WHAT YOU HAVE TO DO: I'd like the entries repeated exactly, pictures omitted.

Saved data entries
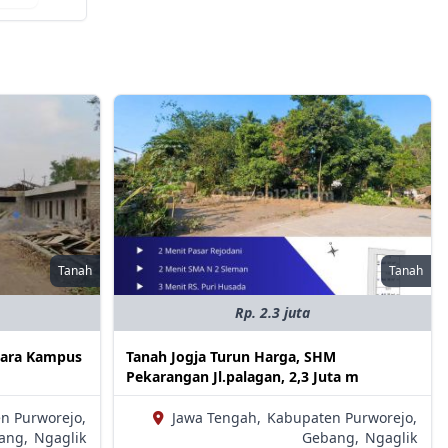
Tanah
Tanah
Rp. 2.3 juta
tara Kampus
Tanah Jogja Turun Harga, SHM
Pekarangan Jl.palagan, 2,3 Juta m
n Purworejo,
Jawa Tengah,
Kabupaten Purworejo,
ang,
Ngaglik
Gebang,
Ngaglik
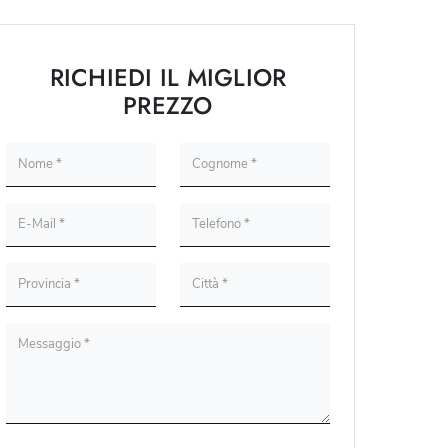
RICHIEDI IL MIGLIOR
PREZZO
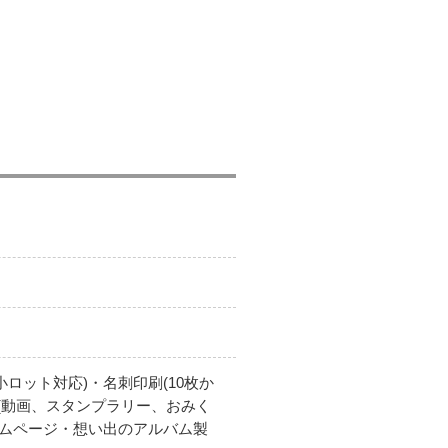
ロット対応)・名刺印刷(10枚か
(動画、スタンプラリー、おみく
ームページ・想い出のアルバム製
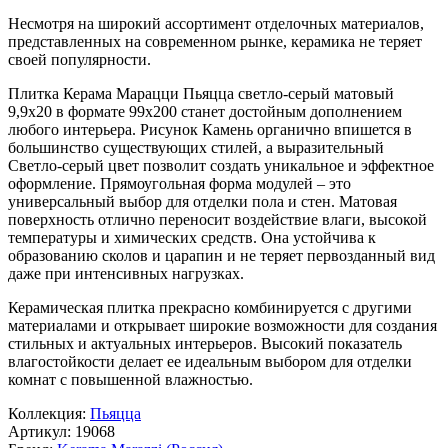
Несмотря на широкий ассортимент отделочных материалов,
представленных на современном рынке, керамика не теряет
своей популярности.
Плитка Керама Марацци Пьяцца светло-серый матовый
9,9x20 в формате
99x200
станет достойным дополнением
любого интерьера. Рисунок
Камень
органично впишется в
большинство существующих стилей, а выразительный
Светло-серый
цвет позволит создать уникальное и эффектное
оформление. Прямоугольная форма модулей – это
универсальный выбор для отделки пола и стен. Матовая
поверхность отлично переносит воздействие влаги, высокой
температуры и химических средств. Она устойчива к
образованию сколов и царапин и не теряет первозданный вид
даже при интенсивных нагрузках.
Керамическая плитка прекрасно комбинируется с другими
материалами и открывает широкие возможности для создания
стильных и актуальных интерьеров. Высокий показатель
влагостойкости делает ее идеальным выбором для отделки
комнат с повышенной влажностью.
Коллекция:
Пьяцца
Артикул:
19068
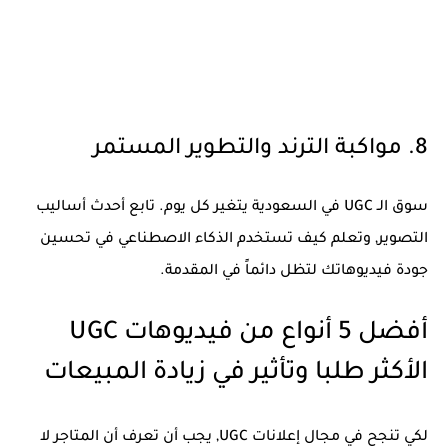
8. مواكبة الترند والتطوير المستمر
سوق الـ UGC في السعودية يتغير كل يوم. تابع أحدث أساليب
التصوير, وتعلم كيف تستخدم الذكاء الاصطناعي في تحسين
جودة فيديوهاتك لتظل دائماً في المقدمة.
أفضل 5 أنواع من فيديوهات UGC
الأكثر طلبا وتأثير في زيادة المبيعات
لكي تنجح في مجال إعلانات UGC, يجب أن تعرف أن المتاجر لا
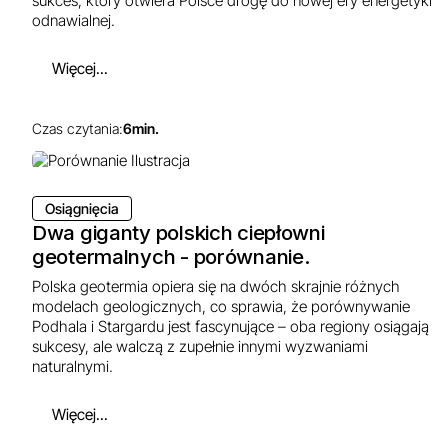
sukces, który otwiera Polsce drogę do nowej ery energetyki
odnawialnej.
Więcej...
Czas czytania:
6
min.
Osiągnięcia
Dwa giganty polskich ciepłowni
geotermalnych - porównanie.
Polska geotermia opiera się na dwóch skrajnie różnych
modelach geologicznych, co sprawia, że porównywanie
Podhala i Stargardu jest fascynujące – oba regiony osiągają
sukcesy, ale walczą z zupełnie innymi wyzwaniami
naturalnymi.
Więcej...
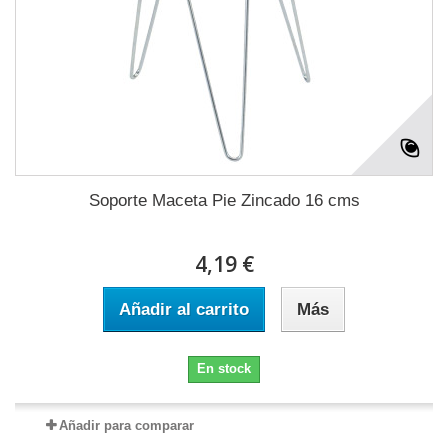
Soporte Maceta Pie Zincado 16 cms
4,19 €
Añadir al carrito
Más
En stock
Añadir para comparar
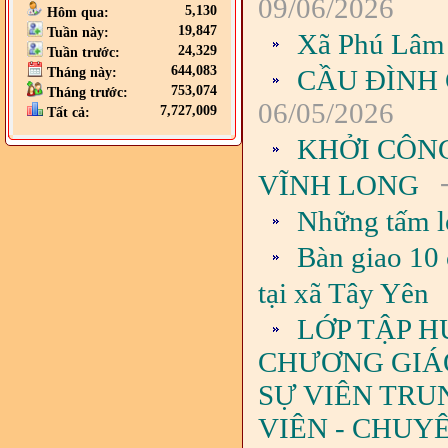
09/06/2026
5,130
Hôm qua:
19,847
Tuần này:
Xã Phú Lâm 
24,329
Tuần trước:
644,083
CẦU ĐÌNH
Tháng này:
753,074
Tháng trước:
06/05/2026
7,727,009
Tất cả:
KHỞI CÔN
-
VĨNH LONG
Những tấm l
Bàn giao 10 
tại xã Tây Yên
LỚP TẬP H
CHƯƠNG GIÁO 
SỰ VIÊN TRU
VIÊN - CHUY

YOUR RESPONSE:
Tanah
Tanah
Rp. 2.3 juta
tara Kampus
Tanah Jogja Turun Harga, SHM
Pekarangan Jl.palagan, 2,3 Juta m
n Purworejo,
Jawa Tengah,
Kabupaten Purworejo,
ang,
Ngaglik
Gebang,
Ngaglik
RICHIEDI IL MIGLIOR
PREZZO
ロット対応)・名刺印刷(10枚か
(動画、スタンプラリー、おみく
ームページ・想い出のアルバム製
Несмотря на широкий ассортимент отделочных материалов,
представленных на современном рынке, керамика не теряет
своей популярности.
Плитка Керама Марацци Пьяцца светло-серый матовый
9,9x20 в формате
99x200
станет достойным дополнением
любого интерьера. Рисунок
Камень
органично впишется в
большинство существующих стилей, а выразительный
Светло-серый
цвет позволит создать уникальное и эффектное
оформление. Прямоугольная форма модулей – это
универсальный выбор для отделки пола и стен. Матовая
поверхность отлично переносит воздействие влаги, высокой
температуры и химических средств. Она устойчива к
образованию сколов и царапин и не теряет первозданный вид
даже при интенсивных нагрузках.
Керамическая плитка прекрасно комбинируется с другими
материалами и открывает широкие возможности для создания
стильных и актуальных интерьеров. Высокий показатель
влагостойкости делает ее идеальным выбором для отделки
комнат с повышенной влажностью.
Коллекция:
Пьяцца
Артикул:
19068
8. مواكبة الترند والتطوير المستمر
سوق الـ UGC في السعودية يتغير كل يوم. تابع أحدث أساليب
التصوير, وتعلم كيف تستخدم الذكاء الاصطناعي في تحسين
جودة فيديوهاتك لتظل دائماً في المقدمة.
أفضل 5 أنواع من فيديوهات UGC
الأكثر طلبا وتأثير في زيادة المبيعات
لكي تنجح في مجال إعلانات UGC, يجب أن تعرف أن المتاجر لا
sukces, który otwiera Polsce drogę do nowej ery energetyki
odnawialnej.
Więcej...
Czas czytania:
6
min.
Osiągnięcia
Dwa giganty polskich ciepłowni
geotermalnych - porównanie.
Polska geotermia opiera się na dwóch skrajnie różnych
modelach geologicznych, co sprawia, że porównywanie
Podhala i Stargardu jest fascynujące – oba regiony osiągają
sukcesy, ale walczą z zupełnie innymi wyzwaniami
naturalnymi.
Więcej...
Soporte Maceta Pie Zincado 16 cms
4,19 €
Añadir al carrito
Más
En stock
Añadir para comparar
09/06/2026
5,130
Hôm qua:
19,847
Tuần này:
Xã Phú Lâm 
24,329
Tuần trước:
644,083
CẦU ĐÌNH
Tháng này:
753,074
Tháng trước:
06/05/2026
7,727,009
Tất cả:
KHỞI CÔN
-
VĨNH LONG
Những tấm l
Bàn giao 10 
tại xã Tây Yên
LỚP TẬP H
CHƯƠNG GIÁO 
SỰ VIÊN TRU
VIÊN - CHUY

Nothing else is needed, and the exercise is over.